**Work required:**
Render the lines of the records below as one numbered list, skipping blank lines and leaving the pictures out.

**The input:**
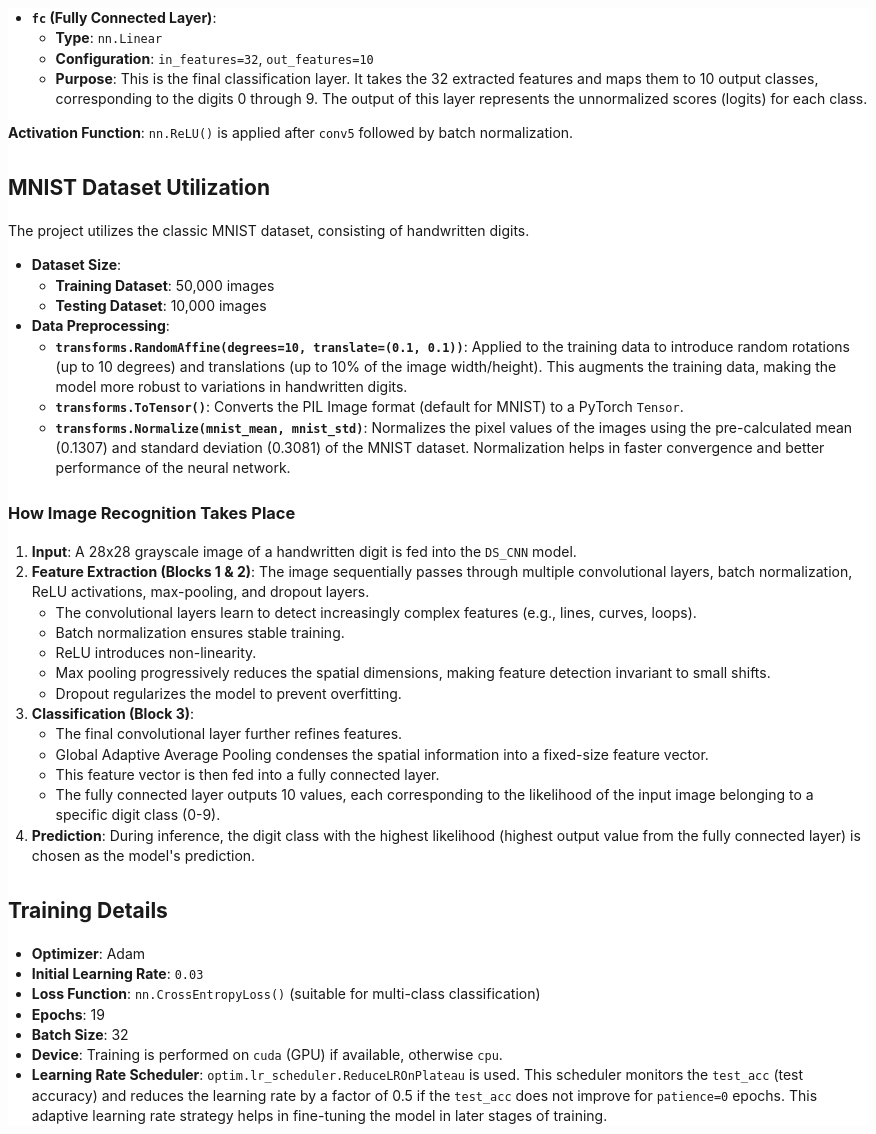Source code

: *   **`fc` (Fully Connected Layer)**:
    *   **Type**: `nn.Linear`
    *   **Configuration**: `in_features=32`, `out_features=10`
    *   **Purpose**: This is the final classification layer. It takes the 32 extracted features and maps them to 10 output classes, corresponding to the digits 0 through 9. The output of this layer represents the unnormalized scores (logits) for each class.

**Activation Function**: `nn.ReLU()` is applied after `conv5` followed by batch normalization.

## MNIST Dataset Utilization

The project utilizes the classic MNIST dataset, consisting of handwritten digits.

*   **Dataset Size**:
    *   **Training Dataset**: 50,000 images
    *   **Testing Dataset**: 10,000 images
*   **Data Preprocessing**:
    *   **`transforms.RandomAffine(degrees=10, translate=(0.1, 0.1))`**: Applied to the training data to introduce random rotations (up to 10 degrees) and translations (up to 10% of the image width/height). This augments the training data, making the model more robust to variations in handwritten digits.
    *   **`transforms.ToTensor()`**: Converts the PIL Image format (default for MNIST) to a PyTorch `Tensor`.
    *   **`transforms.Normalize(mnist_mean, mnist_std)`**: Normalizes the pixel values of the images using the pre-calculated mean (0.1307) and standard deviation (0.3081) of the MNIST dataset. Normalization helps in faster convergence and better performance of the neural network.

### How Image Recognition Takes Place

1.  **Input**: A 28x28 grayscale image of a handwritten digit is fed into the `DS_CNN` model.
2.  **Feature Extraction (Blocks 1 & 2)**: The image sequentially passes through multiple convolutional layers, batch normalization, ReLU activations, max-pooling, and dropout layers.
    *   The convolutional layers learn to detect increasingly complex features (e.g., lines, curves, loops).
    *   Batch normalization ensures stable training.
    *   ReLU introduces non-linearity.
    *   Max pooling progressively reduces the spatial dimensions, making feature detection invariant to small shifts.
    *   Dropout regularizes the model to prevent overfitting.
3.  **Classification (Block 3)**:
    *   The final convolutional layer further refines features.
    *   Global Adaptive Average Pooling condenses the spatial information into a fixed-size feature vector.
    *   This feature vector is then fed into a fully connected layer.
    *   The fully connected layer outputs 10 values, each corresponding to the likelihood of the input image belonging to a specific digit class (0-9).
4.  **Prediction**: During inference, the digit class with the highest likelihood (highest output value from the fully connected layer) is chosen as the model's prediction.

## Training Details

*   **Optimizer**: Adam
*   **Initial Learning Rate**: `0.03`
*   **Loss Function**: `nn.CrossEntropyLoss()` (suitable for multi-class classification)
*   **Epochs**: 19
*   **Batch Size**: 32
*   **Device**: Training is performed on `cuda` (GPU) if available, otherwise `cpu`.
*   **Learning Rate Scheduler**: `optim.lr_scheduler.ReduceLROnPlateau` is used. This scheduler monitors the `test_acc` (test accuracy) and reduces the learning rate by a factor of 0.5 if the `test_acc` does not improve for `patience=0` epochs. This adaptive learning rate strategy helps in fine-tuning the model in later stages of training.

**Written reply:**
1. Source code
2. : *   **`fc` (Fully Connected Layer)**:
3.     *   **Type**: `nn.Linear`
4.     *   **Configuration**: `in_features=32`, `out_features=10`
5.     *   **Purpose**: This is the final classification layer. It takes the 32 extracted features and maps them to 10 output classes, corresponding to the digits 0 through 9. The output of this layer represents the unnormalized scores (logits) for each class.
6. **Activation Function**: `nn.ReLU()` is applied after `conv5` followed by batch normalization.
7. ## MNIST Dataset Utilization
8. The project utilizes the classic MNIST dataset, consisting of handwritten digits.
9. *   **Dataset Size**:
10.     *   **Training Dataset**: 50,000 images
11.     *   **Testing Dataset**: 10,000 images
12. *   **Data Preprocessing**:
13.     *   **`transforms.RandomAffine(degrees=10, translate=(0.1, 0.1))`**: Applied to the training data to introduce random rotations (up to 10 degrees) and translations (up to 10% of the image width/height). This augments the training data, making the model more robust to variations in handwritten digits.
14.     *   **`transforms.ToTensor()`**: Converts the PIL Image format (default for MNIST) to a PyTorch `Tensor`.
15.     *   **`transforms.Normalize(mnist_mean, mnist_std)`**: Normalizes the pixel values of the images using the pre-calculated mean (0.1307) and standard deviation (0.3081) of the MNIST dataset. Normalization helps in faster convergence and better performance of the neural network.
16. ### How Image Recognition Takes Place
17. 1.  **Input**: A 28x28 grayscale image of a handwritten digit is fed into the `DS_CNN` model.
18. 2.  **Feature Extraction (Blocks 1 & 2)**: The image sequentially passes through multiple convolutional layers, batch normalization, ReLU activations, max-pooling, and dropout layers.
19.     *   The convolutional layers learn to detect increasingly complex features (e.g., lines, curves, loops).
20.     *   Batch normalization ensures stable training.
21.     *   ReLU introduces non-linearity.
22.     *   Max pooling progressively reduces the spatial dimensions, making feature detection invariant to small shifts.
23.     *   Dropout regularizes the model to prevent overfitting.
24. 3.  **Classification (Block 3)**:
25.     *   The final convolutional layer further refines features.
26.     *   Global Adaptive Average Pooling condenses the spatial information into a fixed-size feature vector.
27.     *   This feature vector is then fed into a fully connected layer.
28.     *   The fully connected layer outputs 10 values, each corresponding to the likelihood of the input image belonging to a specific digit class (0-9).
29. 4.  **Prediction**: During inference, the digit class with the highest likelihood (highest output value from the fully connected layer) is chosen as the model's prediction.
30. ## Training Details
31. *   **Optimizer**: Adam
32. *   **Initial Learning Rate**: `0.03`
33. *   **Loss Function**: `nn.CrossEntropyLoss()` (suitable for multi-class classification)
34. *   **Epochs**: 19
35. *   **Batch Size**: 32
36. *   **Device**: Training is performed on `cuda` (GPU) if available, otherwise `cpu`.
37. *   **Learning Rate Scheduler**: `optim.lr_scheduler.ReduceLROnPlateau` is used. This scheduler monitors the `test_acc` (test accuracy) and reduces the learning rate by a factor of 0.5 if the `test_acc` does not improve for `patience=0` epochs. This adaptive learning rate strategy helps in fine-tuning the model in later stages of training.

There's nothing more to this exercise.